I'm not familiar with C23 or many of the compiler-specific extensions, but in all the previous versions I worked with, there is no type visibility other than "fully exposed" or opaque and dangerous (void*).

You could try wrapping your Foo in

typedef struct {
    Foo validated
} ValidFoo;

But nothing stops someone from being an idiot about it and constructing it by hand:

ValidFoo trustMeBro;
trustMeBro.validated = someFoo;
otherFunction(trustMeBro);

Or even just casting it.

Foo* someFoo;
otherFunction((ValidFoo*) someFoo);
[–] [email protected] 1 points 2 months ago (1 children)

Yes, this is like not checking an error code.

[–] [email protected] 2 points 2 months ago

That's not the point, though.

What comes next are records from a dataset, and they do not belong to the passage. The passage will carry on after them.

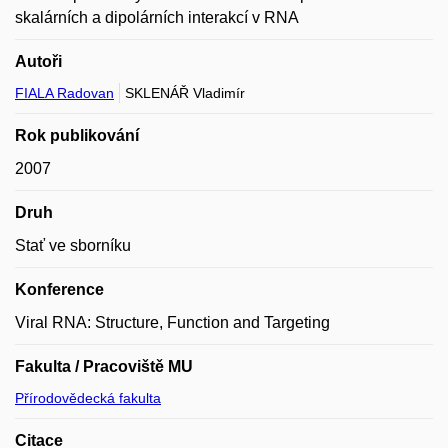
skalárních a dipolárních interakcí v RNA
Autoři
FIALA Radovan
SKLENÁŘ Vladimír
Rok publikování
2007
Druh
Stať ve sborníku
Konference
Viral RNA: Structure, Function and Targeting
Fakulta / Pracoviště MU
Přírodovědecká fakulta
Citace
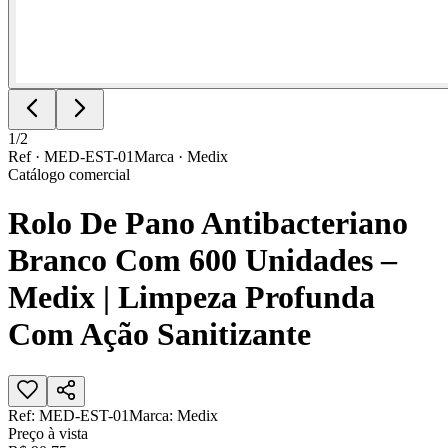
1
/
2
Ref ·
MED-EST-01
Marca ·
Medix
Catálogo comercial
Rolo De Pano Antibacteriano
Branco Com 600 Unidades –
Medix | Limpeza Profunda
Com Ação Sanitizante
Ref:
MED-EST-01
Marca:
Medix
Preço à vista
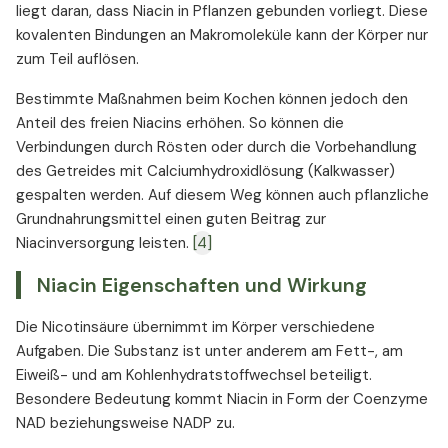
liegt daran, dass Niacin in Pflanzen gebunden vorliegt. Diese
kovalenten Bindungen an Makromoleküle kann der Körper nur
zum Teil auflösen.
Bestimmte Maßnahmen beim Kochen können jedoch den
Anteil des freien Niacins erhöhen. So können die
Verbindungen durch Rösten oder durch die Vorbehandlung
des Getreides mit Calciumhydroxidlösung (Kalkwasser)
gespalten werden. Auf diesem Weg können auch pflanzliche
Grundnahrungsmittel einen guten Beitrag zur
Niacinversorgung leisten.
[4]
Niacin Eigenschaften und Wirkung
Die Nicotinsäure übernimmt im Körper verschiedene
Aufgaben. Die Substanz ist unter anderem am Fett-, am
Eiweiß- und am Kohlenhydratstoffwechsel beteiligt.
Besondere Bedeutung kommt Niacin in Form der Coenzyme
NAD beziehungsweise NADP zu.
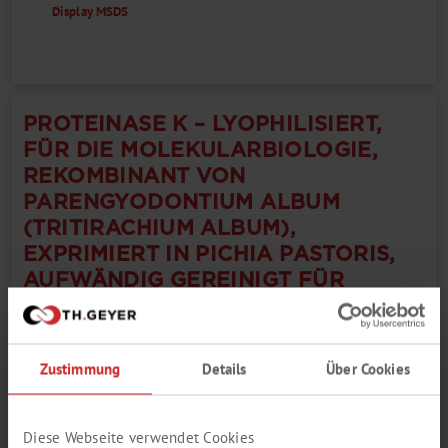
Display MSDS
PROTEINASE K – LYOPHILISIERT,
FÜR DIE MOLEKULARBIOLOGIE,
REKOMBINANT VON
PARENGYODONTIUM ALBUM
(TRITIRACHIUM ALBUM),
EXPRIMIERT IN PICHIA PASTORIS,
AUFWÄNDIG GEREINIGT FÜR
HÖCHSTE PRODUKTQUALITÄT.
BIOSOLUTE®
Zustimmung
Details
Über Cookies
1
Diese Webseite verwendet Cookies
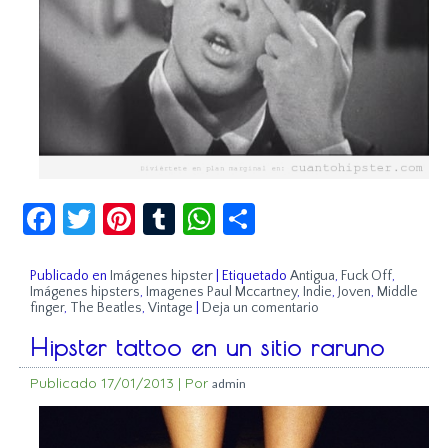
Facebook
Twitter
Pinterest
Tumblr
WhatsApp
Compartir
Publicado en
Imágenes hipster
|
Etiquetado
Antigua
,
Fuck Off
,
Imágenes hipsters
,
Imagenes Paul Mccartney
,
Indie
,
Joven
,
Middle
finger
,
The Beatles
,
Vintage
|
Deja un comentario
Hipster tattoo en un sitio raruno
Publicado
17/01/2013
|
Por
admin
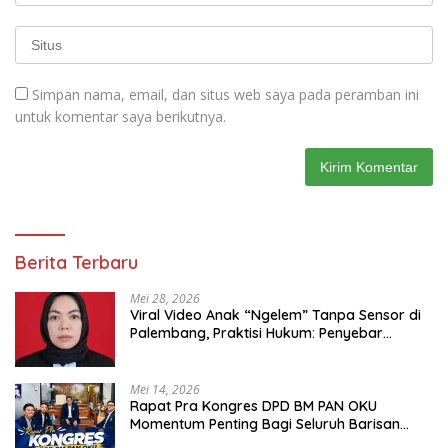
Simpan nama, email, dan situs web saya pada peramban ini
untuk komentar saya berikutnya.
Berita Terbaru
Mei 28, 2026
Viral Video Anak “Ngelem” Tanpa Sensor di
Palembang, Praktisi Hukum: Penyebar
Terancam Pidana
Mei 14, 2026
Rapat Pra Kongres DPD BM PAN OKU
Momentum Penting Bagi Seluruh Barisan
Muda Partai Amanat Nasional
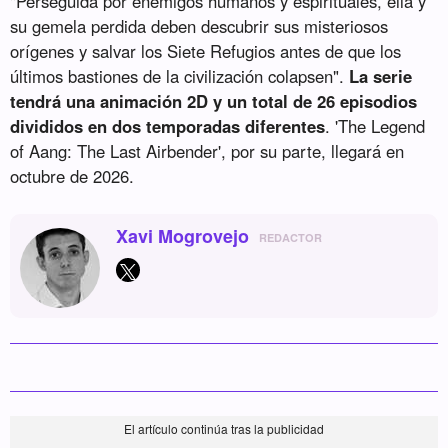
"Perseguida por enemigos humanos y espirituales, ella y
su gemela perdida deben descubrir sus misteriosos
orígenes y salvar los Siete Refugios antes de que los
últimos bastiones de la civilización colapsen".
La serie
tendrá una animación 2D y un total de 26 episodios
divididos en dos temporadas diferentes
. 'The Legend
of Aang: The Last Airbender', por su parte, llegará en
octubre de 2026.
Xavi Mogrovejo
REDACTOR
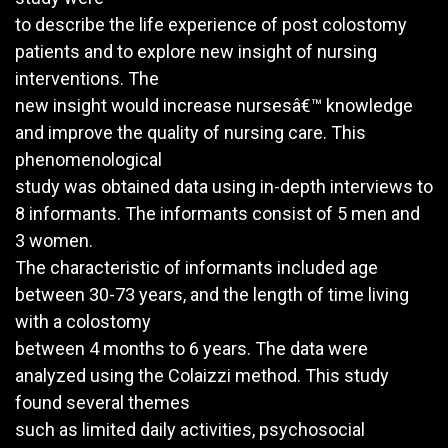
to describe the life experience of post colostomy
patients and to explore new insight of nursing
interventions. The
new insight would increase nursesâ€™ knowledge
and improve the quality of nursing care. This
phenomenological
study was obtained data using in-depth interviews to
8 informants. The informants consist of 5 men and
3 women.
The characteristic of informants included age
between 30-73 years, and the length of time living
with a colostomy
between 4 months to 6 years. The data were
analyzed using the Colaizzi method. This study
found several themes
such as limited daily activities, psychosocial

The point is to use a nominal type that asserts an invariant and make it impossible to create an instance of said type which violates the invariant.

Both validation functions and refinement types put the onus on the caller to ensure they're not passing invalid data around, but only refinement types can guarantee it. Humans are fallible, and it's easy to accidentally forget to put a check_if_valid() function somewhere or assume that some function earlier in the call stack did it for you.

With smart constructors and refinement types, the developer literally can't pass an unvalidated type downstream by accident.